I don’t keep a calendar on my phone, because my calendar is linked to my email, and in my attempt at work-life balance, I refuse to carry ‘work’ around with me all the time. To deal with this, I often send myself reminders of things to put on my calendar or things to put on my to-do list. They’re short, to the point, just enough to prompt my memory. Things like Kris 12-12, 1 pm, which reminds me to put a meeting on my calendar for the 12th of December at 1 pm.
This morning, the text reminder read, Stapler Memorial. It might be easy to assume that my first thought was that this text was a reminder of someone’s funeral service. But no, my first thought was that it was a rather dark idea for a children’s book – as all the office supplies, the scissors, the pens and markers, and reams of paper got together to say goodbye to the stapler. My mind then chased down a path as to why the stapler had died, and how I could handle this in a meaningful way for children.

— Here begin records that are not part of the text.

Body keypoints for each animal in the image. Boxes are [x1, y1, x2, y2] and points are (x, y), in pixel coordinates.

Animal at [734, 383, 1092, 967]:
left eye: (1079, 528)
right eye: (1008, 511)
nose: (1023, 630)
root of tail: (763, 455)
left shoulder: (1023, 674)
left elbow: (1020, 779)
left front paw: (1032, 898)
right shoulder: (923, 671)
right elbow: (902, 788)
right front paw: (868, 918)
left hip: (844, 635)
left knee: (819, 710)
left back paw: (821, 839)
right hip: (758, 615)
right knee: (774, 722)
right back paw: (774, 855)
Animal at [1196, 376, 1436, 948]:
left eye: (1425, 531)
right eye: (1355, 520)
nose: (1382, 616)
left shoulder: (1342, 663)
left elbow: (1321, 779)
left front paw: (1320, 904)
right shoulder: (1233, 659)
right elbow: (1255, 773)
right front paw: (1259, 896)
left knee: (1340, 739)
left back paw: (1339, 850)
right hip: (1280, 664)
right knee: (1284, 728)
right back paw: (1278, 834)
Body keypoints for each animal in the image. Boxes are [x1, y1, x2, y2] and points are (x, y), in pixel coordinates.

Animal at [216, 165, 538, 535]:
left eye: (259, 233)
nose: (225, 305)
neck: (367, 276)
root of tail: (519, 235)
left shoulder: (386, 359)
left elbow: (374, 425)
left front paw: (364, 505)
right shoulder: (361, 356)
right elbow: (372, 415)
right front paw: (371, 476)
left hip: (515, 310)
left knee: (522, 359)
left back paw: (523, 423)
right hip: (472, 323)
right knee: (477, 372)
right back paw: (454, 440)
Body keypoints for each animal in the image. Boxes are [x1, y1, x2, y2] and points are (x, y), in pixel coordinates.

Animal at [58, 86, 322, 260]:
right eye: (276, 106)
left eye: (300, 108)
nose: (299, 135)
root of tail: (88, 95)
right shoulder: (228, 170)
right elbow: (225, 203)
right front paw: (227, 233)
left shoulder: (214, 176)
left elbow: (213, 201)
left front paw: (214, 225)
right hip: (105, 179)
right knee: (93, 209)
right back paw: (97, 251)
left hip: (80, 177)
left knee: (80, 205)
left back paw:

Keep in mind that these thoughts go through my head in almost an instant. Then, I glanced at the next reminder on the list, and it reads, push pins. And then I remember. I’m part of a theater program that works out of the Memorial Building, and for the work coming up, I need to remember to take pushpins and a stapler. The sad part of this is that I had sent the text to myself less than half an hour before.
But don’t think I didn’t scribble down that children’s book idea.